“I knew my conduct was illegal,” Tara Lenich said Monday in Brooklyn federal court.
(PHOTO: JESSE WARD/FOR NEW YORK DAILY NEWS)
An ex-Brooklyn prosecutor in an ill-fated love triangle broke down as she admitted Monday to snooping on another prosecutor and a married detective with bogus wiretap orders.
“I knew my conduct was illegal,” Tara Lenich said Monday in Brooklyn federal court, her voice going shaky while she fessed up to the forged judicial documents. “I’d just like to apologize and say I’m so sorry for my actions and for everyone that they affected.”
That’s when Lenich, 41, began to cry.
She needed a moment before she could continue with her guilty plea to the charges that derailed her high-flying position as deputy chief of the Brooklyn District Attorney’s Violent Criminal Enterprises Bureau.
The case was done even before it started.
Just last Monday, Brooklyn federal prosecutors charged Lenich with two counts of illegal interception of communications. Those were the same charges she copped to a week later.
Lenich turned the clout and reach of her office and the state court system into her gossipy go-between — allegedly to keep up on what was up with Detective Jarrett Lemieux and Brooklyn Assistant District Attorney Stephanie Rosenfeld.

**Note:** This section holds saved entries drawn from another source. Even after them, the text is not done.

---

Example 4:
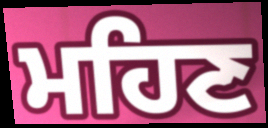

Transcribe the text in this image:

ਮਹਿਣ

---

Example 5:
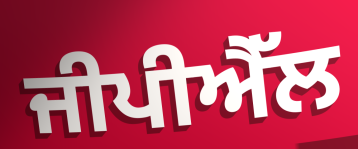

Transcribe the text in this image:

ਜੀਪੀਐੱਲ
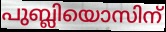
പുബ്ലിയൊസിന്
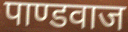
पाण्डवाज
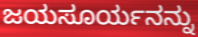
ಜಯಸೂರ್ಯನನ್ನು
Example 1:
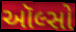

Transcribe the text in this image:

ઑલ્સો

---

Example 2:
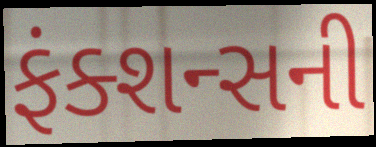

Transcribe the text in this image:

ફંક્શન્સની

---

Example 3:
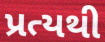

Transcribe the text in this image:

પ્રત્યથી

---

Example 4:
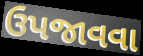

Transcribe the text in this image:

ઉપજાવવા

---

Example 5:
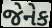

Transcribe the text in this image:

જેનેક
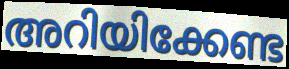
അറിയിക്കേണ്ട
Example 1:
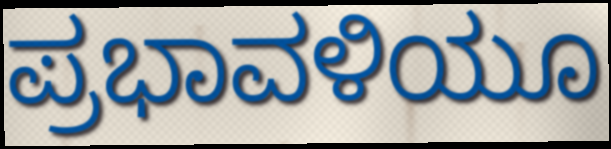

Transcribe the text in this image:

ಪ್ರಭಾವಳಿಯೂ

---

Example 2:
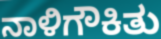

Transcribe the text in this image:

ನಾಳಿಗೌಕಿತು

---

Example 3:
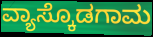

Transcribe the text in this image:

ವ್ಯಾಸ್ಕೊಡಗಾಮ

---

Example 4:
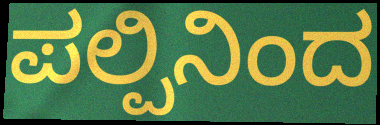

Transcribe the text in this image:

ಪಲ್ಪಿನಿಂದ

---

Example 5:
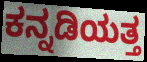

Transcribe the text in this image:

ಕನ್ನಡಿಯತ್ತ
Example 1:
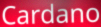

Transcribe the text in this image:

Cardano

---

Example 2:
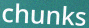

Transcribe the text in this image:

chunks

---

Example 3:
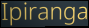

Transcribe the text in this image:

Ipiranga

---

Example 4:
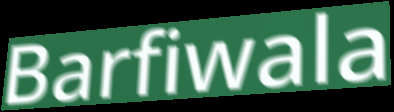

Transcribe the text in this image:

Barfiwala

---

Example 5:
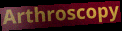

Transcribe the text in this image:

Arthroscopy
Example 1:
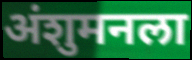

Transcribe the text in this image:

अंशुमनला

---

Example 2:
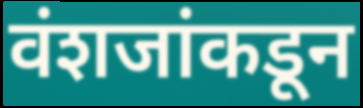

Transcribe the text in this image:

वंशजांकडून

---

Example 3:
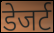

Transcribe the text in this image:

डेजर्ट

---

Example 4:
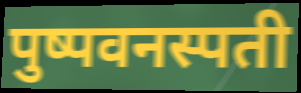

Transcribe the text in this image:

पुष्पवनस्पती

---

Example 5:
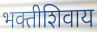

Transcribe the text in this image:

भक्तीशिवाय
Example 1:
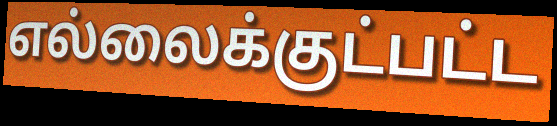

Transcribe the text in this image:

எல்லைக்குட்பட்ட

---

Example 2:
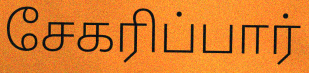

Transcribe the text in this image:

சேகரிப்பார்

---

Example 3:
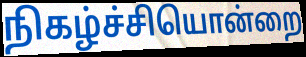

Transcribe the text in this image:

நிகழ்ச்சியொன்றை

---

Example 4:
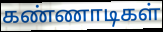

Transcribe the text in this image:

கண்ணாடிகள்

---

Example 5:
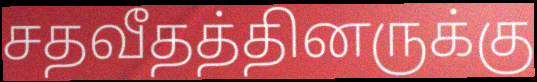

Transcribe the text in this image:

சதவீதத்தினருக்கு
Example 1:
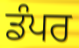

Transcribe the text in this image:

ਡੰਪਰ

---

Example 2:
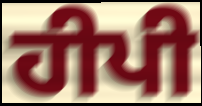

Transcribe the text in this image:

ਹੀਪੀ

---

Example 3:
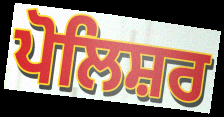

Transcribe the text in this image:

ਪੋਲਿਸ਼ਰ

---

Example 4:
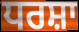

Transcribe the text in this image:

ਧਰਸ਼ਾ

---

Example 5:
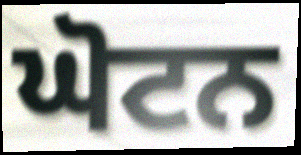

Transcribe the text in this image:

She was arrested in her office and fired the same day in November 2016.
When the scandal broke, the Brooklyn District Attorney’s office charged Lenich with offenses including criminal possession of a forged instrument. The state case was dismissed Friday.

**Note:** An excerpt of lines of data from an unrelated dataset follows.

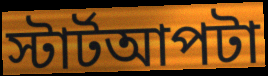
স্টার্টআপটা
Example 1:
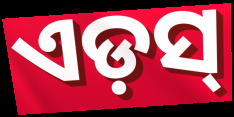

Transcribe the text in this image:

ଏଡ଼ସ୍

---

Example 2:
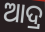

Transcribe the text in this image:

ଆଦ୍ର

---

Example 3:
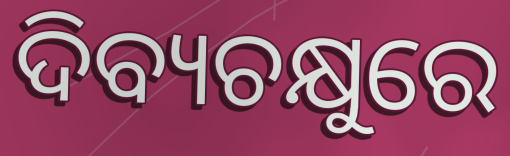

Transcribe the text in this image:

ଦିବ୍ୟଚକ୍ଷୁରେ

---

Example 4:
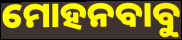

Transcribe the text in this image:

ମୋହନବାବୁ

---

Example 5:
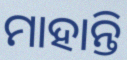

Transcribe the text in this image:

ମାହାନ୍ତି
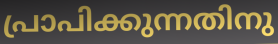
പ്രാപിക്കുന്നതിനു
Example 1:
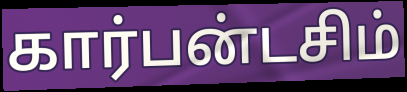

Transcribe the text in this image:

கார்பன்டசிம்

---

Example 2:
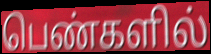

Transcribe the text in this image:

பெண்களில்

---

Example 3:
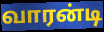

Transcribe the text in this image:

வாரன்டி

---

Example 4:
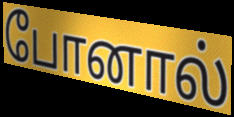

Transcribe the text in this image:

போனால்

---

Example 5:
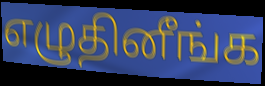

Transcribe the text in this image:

எழுதினீங்க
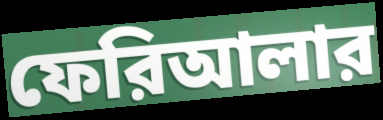
ফেরিআলার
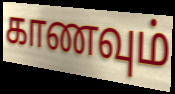
காணவும்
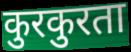
कुरकुरता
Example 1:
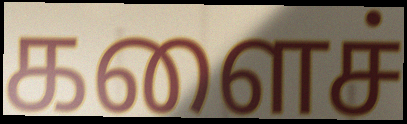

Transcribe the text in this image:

களைச்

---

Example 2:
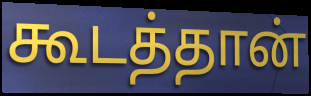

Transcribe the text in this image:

கூடத்தான்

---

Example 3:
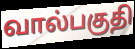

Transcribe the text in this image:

வால்பகுதி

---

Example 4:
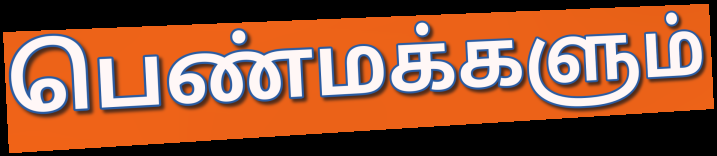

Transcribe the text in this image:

பெண்மக்களும்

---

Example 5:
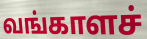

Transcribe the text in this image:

வங்காளச்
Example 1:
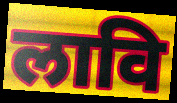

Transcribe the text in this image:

लावि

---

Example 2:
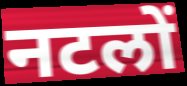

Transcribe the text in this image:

नटलों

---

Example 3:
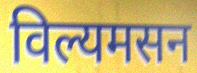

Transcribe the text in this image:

विल्यमसन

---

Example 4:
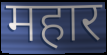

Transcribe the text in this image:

महार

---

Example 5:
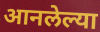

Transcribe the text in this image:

आनलेल्या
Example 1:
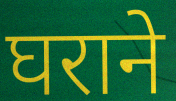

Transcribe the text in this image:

घराने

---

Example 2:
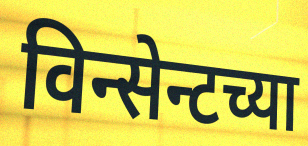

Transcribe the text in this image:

विन्सेन्टच्या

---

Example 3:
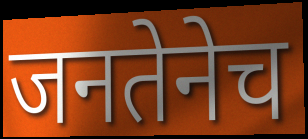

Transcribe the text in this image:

जनतेनेच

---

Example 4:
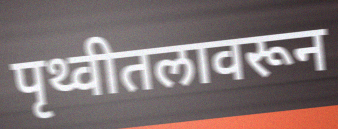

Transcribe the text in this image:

पृथ्वीतलावरून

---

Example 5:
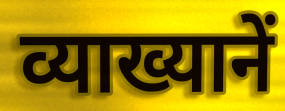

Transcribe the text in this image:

व्याख्यानें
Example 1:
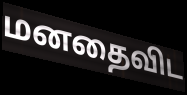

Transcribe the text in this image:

மனதைவிட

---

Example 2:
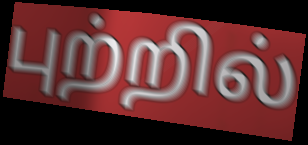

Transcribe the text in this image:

புற்றில்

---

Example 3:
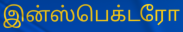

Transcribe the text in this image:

இன்ஸ்பெக்டரோ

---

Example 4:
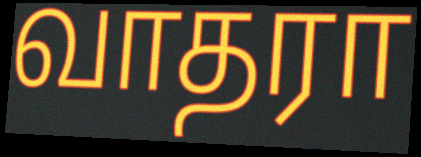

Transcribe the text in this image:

வாதரா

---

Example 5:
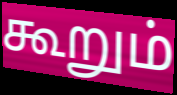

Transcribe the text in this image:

கூறும்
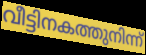
വീട്ടിനകത്തുനിന്ന്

“From the beginning, Ms. Lenich wanted to fully accept responsibility for her actions in this case,” Moe Fodeman, one of Lenich’s lawyers, said Monday.
On the books, Lenich is looking at up to five years on each count.
But during the plea proceedings before Judge William Kuntz, Fodeman pointed out that under the case’s circumstances, estimated guidelines could put any sentence between eight and 14 months. That time could be served under house arrest or at a halfway house, according to Fodeman.
“We take comfort in knowing Judge Kuntz will consider Ms. Lenich’s otherwise exemplary professional and personal life when she’s sentenced,” Fodeman said.
No sentencing date has been set for Lenich, whose law license looks to be on life support.
The Daily News first reported Lenich’s plan to give up the federal case last week.